Modern APIs with FastAPI and Python Transcripts
Chapter: Modern language foundations
Lecture: Modern language features

Login or purchase this course to watch this video and the rest of the course contents.
0:00 Let's just take a moment to reflect on the title of this class.
0:03 Modern API's with FastAPI. Well,
0:06 what is this "modern" about? Is
0:07 it just because FastAPI is new? No,
0:10 it's because FastAPI embraces many of the latest Python language features and external libraries,
0:17 leveraging those features, to make it easier and less error prone to write API's
0:22 and do that quickly, so fast. In this chapter, what we're gonna look at
0:27 are these language foundations. So in particular,
0:29 what are we gonna cover? We're gonna first start by talking about type hints or
0:33 type annotations. We already saw that if we specified a type which wasn't an
0:38 API method to be an integer that meant that one, it was required,
0:42 and two, if a value was passed,
0:44 it would be automatically converted over to an integer.
0:47 So it's not just that the type hints provide a clue about what type we expect,
0:51 FastAPI uses those to actually convert the types themselves.
0:55 So we're going to talk a little bit about this idea of type hints.
0:58 One of the super cool things about FastAPI is it supports the modern
1:02 async and await programming model that have made things like Node.js and Go
1:07 so incredibly fast. And, if you go look at the documentation,
1:11 the FastAPI folks claim that they're about as fast as Node.js and Go.
1:16 Do you know why? Because they're leveraging the same underlying feature.
1:19 So we're gonna look at the core idea behind async and await. Later,
1:23 we're gonna actually apply that to some of our view methods in our internal libraries we're
1:27 using, which would be cool.
1:28 But here, we're gonna focus on just getting that idea down nice and clear.

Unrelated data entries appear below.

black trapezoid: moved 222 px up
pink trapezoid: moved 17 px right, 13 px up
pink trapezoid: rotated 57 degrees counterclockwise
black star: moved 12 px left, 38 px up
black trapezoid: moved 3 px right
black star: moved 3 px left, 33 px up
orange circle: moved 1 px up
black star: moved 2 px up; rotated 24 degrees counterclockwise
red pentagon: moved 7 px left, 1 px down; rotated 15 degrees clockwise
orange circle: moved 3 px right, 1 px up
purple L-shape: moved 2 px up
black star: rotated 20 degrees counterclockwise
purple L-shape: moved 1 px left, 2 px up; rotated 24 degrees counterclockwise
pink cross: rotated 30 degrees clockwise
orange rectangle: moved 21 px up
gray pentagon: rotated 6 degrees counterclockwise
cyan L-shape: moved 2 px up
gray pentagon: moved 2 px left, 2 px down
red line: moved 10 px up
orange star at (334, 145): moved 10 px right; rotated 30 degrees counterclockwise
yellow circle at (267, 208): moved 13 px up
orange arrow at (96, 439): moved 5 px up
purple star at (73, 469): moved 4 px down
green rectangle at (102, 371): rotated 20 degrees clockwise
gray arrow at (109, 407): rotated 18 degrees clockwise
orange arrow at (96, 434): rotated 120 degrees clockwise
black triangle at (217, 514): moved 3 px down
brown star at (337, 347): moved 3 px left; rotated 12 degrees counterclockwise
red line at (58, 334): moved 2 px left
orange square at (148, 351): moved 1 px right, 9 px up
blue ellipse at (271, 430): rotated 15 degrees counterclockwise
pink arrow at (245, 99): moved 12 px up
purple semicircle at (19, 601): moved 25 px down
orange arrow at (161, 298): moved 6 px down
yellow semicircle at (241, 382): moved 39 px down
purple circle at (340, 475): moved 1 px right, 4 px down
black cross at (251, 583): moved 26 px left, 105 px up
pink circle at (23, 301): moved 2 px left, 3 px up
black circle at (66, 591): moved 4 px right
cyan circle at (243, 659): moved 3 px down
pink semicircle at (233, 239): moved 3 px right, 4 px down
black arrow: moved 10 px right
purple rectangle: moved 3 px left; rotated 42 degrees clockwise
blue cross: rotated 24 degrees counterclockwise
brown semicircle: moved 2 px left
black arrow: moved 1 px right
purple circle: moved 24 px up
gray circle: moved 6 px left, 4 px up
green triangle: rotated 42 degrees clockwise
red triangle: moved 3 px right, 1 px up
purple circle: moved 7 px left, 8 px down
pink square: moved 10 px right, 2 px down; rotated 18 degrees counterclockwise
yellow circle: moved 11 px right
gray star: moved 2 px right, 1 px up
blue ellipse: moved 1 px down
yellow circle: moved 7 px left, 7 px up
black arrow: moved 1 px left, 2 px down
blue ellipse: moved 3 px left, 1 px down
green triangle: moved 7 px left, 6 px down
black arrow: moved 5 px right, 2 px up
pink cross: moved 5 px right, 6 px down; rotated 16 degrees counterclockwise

1:31 We're gonna talk about ASGI servers; Asynchronous Server Gateway Interface's. Normally, when we
1:37 work with Python Web apps like Flask and Django,
1:40 they're working with what's called a WSGI or "wizgy" servers.
1:44 This is an older model, or older gateway interface
1:48 I guess, that doesn't allow for things like async and await programming,
1:52 so it's a big limitation towards that modern,
1:54 scalable stuff. That said, to use FastAPI,
1:58 we've got to use, to really leverage it,
1:59 we've got to use one of these more modern web servers.
2:02 So we're going to talk just super briefly about that.
2:04 You may have heard of data classes.
2:06 And there's another set of classes,
2:08 another library called "pydantic", which has similar structure as data classes and actually integrates with
2:13 them in some ways, but there's a lot of the same types of validation we've
2:18 already spoken around about for FastAPI.
2:21 It does that for just General data Exchange.
2:24 So JSON data, dictionary data and so on, and FastAPI is built upon
2:28 these pydantic classes, so we're going to see how we work with them for defining
2:33 our schemas, for validating what comes in, for converting the types,
2:36 all that kind of stuff. And we'll see that the things we've already mentioned above,
2:40 especially type hints, will provide automatic rich editor support.
2:46 FastAPI has even its own PyCharm plugin.
2:50 I think maybe it's just the pydantic, one of those two, pydantic or
2:53 FastAPI has its own PyCharm plug in,
2:55 and because they put type hints all over the libraries,
2:59 the editors that can leverage type hints to give you more help will do so, and that includes PyCharm and VS Code.